Der besondere Mitnahmeeffekt

Sparen trotz neuer Ticketpreise: Über die wirklich wichtigen Details der neuen Bus- und Bahntarife zu informieren, hat der VBB wohl verschwitzt. Macht nichts. Zwei Berliner holen das jetzt nach

VON ANDREA BREDDERMANN

„Jetzt bin ich aber ein bisschen irritiert.“ Verdutzt schaut die Oma zunächst auf Detlef, dann auf Richard. Ihr Blick stoppt, bleibt hängen – an den gelben Plakaten, die den beiden auf Brust und Rücken baumeln. „Ich nehme jemanden mit“, steht da fett gedruckt drauf. „Wie jetzt?“, fragt die Omi nach. Geduldig klären Detlef und Richard die alte Dame auf – über ein bisher eher unbekanntes, doch entscheidendes Detail der neuen VBB-Tarife.

Dass das Einzelticket nun günstiger werde, darüber habe die BVG ausschweifend informiert, ärgert sich Detlef Siegel. Das wirklich Wichtige aber scheine zwischen „Im Bus vorn einsteigen“ und „Nur noch in eine Richtung fahren“ irgendwie untergegangen zu sein.

Dabei ist die Botschaft, für die die beiden Berliner sich zur wandelnden Litfaßsäule machen, durchaus interessant: Besitzer der neuen Umweltkarte können seit dem 1. April in der Woche ab 20 Uhr und an den Wochenenden sowie an Feiertagen rund um die Uhr einen Erwachsenen und bis zu drei Kinder mitnehmen. Da staunen die meisten so viel wie die Omi. Mehr noch: Der Handzettel des Paares aus Weißensee verrät, dass diese Regelung ebenso für die alten Premiumkarten gilt. Für Detlef und Richard stand schnell fest: Da machen wir der BVG einen Strich durch die Rechnung – und bringen die wirklich interessanten Änderungen unters Volk. „Wenn die von der BVG so knallhart sind, dann nutzen wir eben alles aus.“ Gesagt, getan.

Es ist genau 20 Uhr. Die neuen Regeln gelten. Detlef und Richard starten ihre Aufklärungsaktion. Ausgerüstet mit Flugblättern, Armbinden und Plakaten – alles selbst gemacht, versteht sich –, sind sie der Hingucker an der U-Bahn-Station Kochstraße. Dort, wo es sonst alle eilig haben, verzögern sich die Schritte. Manche bleiben stehen, verrenken sich den Hals, um doch noch lesen zu können, was ihnen da offenbart wird. „Das mache ich ab jetzt auch“, versichert die Omi, bevor sie in die Bahn steigt.
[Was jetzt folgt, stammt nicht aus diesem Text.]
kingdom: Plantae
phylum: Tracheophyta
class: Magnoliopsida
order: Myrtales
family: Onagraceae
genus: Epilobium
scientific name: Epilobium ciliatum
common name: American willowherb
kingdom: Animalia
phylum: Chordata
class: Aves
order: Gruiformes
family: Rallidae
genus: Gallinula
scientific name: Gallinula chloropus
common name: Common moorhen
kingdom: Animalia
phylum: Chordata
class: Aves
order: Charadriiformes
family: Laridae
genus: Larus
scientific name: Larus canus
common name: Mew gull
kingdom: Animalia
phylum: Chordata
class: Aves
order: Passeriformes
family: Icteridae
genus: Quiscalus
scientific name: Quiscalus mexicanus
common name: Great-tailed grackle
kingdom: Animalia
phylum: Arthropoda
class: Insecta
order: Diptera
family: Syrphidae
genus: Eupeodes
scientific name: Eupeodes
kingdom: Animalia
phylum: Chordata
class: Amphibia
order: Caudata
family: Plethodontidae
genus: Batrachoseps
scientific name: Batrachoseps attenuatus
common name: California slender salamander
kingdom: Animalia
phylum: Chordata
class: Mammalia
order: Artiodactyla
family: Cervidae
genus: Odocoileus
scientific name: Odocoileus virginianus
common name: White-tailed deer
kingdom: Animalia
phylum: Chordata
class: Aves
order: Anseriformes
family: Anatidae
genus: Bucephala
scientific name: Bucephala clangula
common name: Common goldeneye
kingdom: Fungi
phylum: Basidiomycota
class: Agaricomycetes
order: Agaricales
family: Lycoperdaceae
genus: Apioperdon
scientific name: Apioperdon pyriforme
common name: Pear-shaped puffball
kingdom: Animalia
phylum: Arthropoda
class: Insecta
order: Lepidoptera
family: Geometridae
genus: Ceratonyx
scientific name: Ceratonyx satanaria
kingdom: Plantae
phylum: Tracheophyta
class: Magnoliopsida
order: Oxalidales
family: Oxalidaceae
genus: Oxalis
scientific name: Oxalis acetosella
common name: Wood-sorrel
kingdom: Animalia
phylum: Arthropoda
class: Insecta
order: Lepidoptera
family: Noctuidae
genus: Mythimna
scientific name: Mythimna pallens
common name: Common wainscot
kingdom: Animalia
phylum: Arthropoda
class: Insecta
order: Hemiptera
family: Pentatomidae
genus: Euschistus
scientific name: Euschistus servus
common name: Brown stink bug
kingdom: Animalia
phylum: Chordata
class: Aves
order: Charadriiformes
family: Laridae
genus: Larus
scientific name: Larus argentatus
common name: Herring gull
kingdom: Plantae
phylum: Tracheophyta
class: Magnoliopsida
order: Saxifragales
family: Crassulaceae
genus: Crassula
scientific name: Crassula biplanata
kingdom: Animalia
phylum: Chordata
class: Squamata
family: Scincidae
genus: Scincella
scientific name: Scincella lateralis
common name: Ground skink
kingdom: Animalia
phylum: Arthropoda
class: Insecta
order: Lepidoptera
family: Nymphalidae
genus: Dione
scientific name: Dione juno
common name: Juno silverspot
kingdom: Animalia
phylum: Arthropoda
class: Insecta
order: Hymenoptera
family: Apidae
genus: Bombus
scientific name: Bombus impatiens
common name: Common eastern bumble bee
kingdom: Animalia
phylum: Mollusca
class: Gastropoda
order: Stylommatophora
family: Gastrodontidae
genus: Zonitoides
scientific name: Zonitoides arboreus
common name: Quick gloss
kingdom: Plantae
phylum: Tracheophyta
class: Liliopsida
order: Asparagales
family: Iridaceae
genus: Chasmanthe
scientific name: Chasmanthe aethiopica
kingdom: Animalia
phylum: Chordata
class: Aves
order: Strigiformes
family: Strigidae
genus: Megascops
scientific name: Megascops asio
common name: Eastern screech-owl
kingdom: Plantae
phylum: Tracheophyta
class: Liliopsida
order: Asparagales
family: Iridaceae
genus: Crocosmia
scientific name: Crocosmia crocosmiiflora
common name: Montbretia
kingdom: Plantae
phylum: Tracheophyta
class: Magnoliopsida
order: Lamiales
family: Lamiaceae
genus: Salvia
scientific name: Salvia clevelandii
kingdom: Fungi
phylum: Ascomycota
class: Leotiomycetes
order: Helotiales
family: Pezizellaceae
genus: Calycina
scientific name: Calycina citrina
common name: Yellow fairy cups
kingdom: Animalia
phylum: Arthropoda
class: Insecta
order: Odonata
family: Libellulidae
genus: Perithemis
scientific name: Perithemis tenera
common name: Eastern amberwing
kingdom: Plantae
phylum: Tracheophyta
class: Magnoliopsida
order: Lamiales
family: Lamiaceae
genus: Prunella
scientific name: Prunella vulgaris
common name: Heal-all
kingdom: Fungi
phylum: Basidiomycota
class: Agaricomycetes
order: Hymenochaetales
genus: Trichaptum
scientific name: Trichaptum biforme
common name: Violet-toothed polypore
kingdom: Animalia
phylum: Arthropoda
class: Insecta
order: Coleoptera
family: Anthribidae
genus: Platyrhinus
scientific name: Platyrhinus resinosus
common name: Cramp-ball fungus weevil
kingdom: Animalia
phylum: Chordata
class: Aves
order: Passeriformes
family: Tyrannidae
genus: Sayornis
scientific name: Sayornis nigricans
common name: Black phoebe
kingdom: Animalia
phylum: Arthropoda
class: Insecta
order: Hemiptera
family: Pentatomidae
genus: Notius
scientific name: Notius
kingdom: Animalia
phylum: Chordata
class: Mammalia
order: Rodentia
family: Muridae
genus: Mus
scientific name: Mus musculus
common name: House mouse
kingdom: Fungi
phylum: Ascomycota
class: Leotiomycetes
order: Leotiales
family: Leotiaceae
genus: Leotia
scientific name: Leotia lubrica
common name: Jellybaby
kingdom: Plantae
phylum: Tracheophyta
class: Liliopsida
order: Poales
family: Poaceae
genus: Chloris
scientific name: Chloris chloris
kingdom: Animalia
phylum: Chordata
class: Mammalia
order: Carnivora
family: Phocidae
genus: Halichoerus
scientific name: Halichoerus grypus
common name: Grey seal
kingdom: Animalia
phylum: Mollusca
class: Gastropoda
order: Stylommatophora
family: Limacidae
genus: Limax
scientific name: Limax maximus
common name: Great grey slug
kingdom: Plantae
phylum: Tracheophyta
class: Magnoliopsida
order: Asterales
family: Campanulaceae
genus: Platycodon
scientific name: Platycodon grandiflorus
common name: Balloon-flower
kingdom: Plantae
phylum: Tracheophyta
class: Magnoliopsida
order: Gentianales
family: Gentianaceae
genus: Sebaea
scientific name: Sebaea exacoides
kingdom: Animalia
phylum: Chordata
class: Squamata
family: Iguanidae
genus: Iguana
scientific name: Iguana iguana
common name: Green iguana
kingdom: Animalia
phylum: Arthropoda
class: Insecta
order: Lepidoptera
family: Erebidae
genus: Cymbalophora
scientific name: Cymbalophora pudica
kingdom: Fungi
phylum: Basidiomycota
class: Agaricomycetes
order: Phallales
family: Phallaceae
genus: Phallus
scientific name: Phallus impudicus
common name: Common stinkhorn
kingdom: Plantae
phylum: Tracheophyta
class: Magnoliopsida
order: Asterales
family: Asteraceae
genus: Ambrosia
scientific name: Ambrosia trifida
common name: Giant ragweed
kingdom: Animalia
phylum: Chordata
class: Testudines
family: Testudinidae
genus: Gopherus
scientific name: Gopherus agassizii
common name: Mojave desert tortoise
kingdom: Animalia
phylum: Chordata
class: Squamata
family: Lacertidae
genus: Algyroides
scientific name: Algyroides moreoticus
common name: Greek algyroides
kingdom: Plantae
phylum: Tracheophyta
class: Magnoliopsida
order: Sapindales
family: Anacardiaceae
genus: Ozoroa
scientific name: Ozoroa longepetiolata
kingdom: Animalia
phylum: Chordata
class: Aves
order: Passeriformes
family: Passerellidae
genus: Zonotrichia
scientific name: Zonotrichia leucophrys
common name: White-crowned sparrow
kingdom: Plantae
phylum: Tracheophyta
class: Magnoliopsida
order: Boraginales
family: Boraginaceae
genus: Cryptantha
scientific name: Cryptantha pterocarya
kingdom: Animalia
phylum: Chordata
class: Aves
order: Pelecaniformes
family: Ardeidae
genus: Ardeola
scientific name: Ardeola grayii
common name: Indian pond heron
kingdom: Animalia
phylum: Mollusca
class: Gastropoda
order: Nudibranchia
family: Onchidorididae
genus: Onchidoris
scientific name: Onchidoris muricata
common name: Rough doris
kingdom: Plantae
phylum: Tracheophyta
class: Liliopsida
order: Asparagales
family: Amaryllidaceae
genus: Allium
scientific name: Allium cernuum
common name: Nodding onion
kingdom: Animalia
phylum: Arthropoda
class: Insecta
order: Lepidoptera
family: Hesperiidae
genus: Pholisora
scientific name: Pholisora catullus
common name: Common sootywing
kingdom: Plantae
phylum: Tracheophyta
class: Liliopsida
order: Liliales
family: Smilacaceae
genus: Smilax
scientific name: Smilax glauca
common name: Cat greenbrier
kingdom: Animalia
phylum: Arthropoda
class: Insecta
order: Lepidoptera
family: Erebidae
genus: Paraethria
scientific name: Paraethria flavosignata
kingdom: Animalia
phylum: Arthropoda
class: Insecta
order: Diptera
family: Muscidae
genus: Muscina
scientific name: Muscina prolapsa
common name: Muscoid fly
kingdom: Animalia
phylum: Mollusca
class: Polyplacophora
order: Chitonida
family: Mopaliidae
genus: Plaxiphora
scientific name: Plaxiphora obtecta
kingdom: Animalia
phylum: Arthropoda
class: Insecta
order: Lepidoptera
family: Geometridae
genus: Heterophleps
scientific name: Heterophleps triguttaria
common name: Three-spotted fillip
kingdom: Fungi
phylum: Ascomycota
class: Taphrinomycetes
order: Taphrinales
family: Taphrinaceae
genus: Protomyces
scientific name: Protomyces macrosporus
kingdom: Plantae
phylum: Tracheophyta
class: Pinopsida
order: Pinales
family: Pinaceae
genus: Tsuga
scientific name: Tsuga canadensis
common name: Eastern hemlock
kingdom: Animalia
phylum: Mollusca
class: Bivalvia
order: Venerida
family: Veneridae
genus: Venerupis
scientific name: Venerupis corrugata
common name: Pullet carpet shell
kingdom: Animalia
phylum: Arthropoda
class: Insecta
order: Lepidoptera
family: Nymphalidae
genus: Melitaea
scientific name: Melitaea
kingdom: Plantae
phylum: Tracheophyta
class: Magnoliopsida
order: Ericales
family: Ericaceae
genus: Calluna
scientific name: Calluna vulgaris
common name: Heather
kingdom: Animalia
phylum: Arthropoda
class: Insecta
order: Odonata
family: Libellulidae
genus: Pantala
Detlef und Richard triumphieren. Genau so haben sie sich das vorgestellt: Fremde Menschen kommen ins Gespräch, neue Freundschaften werden dank BVG geknüpft.

Friede, Freude, Fahrgelegenheiten – der Wegfall des Sozialtickets im Januar und nun die neuen Tarife haben die Kreativität des Controllers und des freiberuflichen Übersetzers herausgefordert. „Man sitzt Zuhause auf dem Sofa, regt sich über die Sozialkürzungen auf und will am liebsten sofort loslegen“, erinnert sich Richard Gardner. Nur meckern, wo man doch als Einzelner etwas bewegen könnte, das ist den beiden zuwider. Motivieren wollen sie die Menschen, aufrufen, sich gegenseitig zu helfen. „Solidarität fängt schließlich bei jedem selbst an“, betont Detlef.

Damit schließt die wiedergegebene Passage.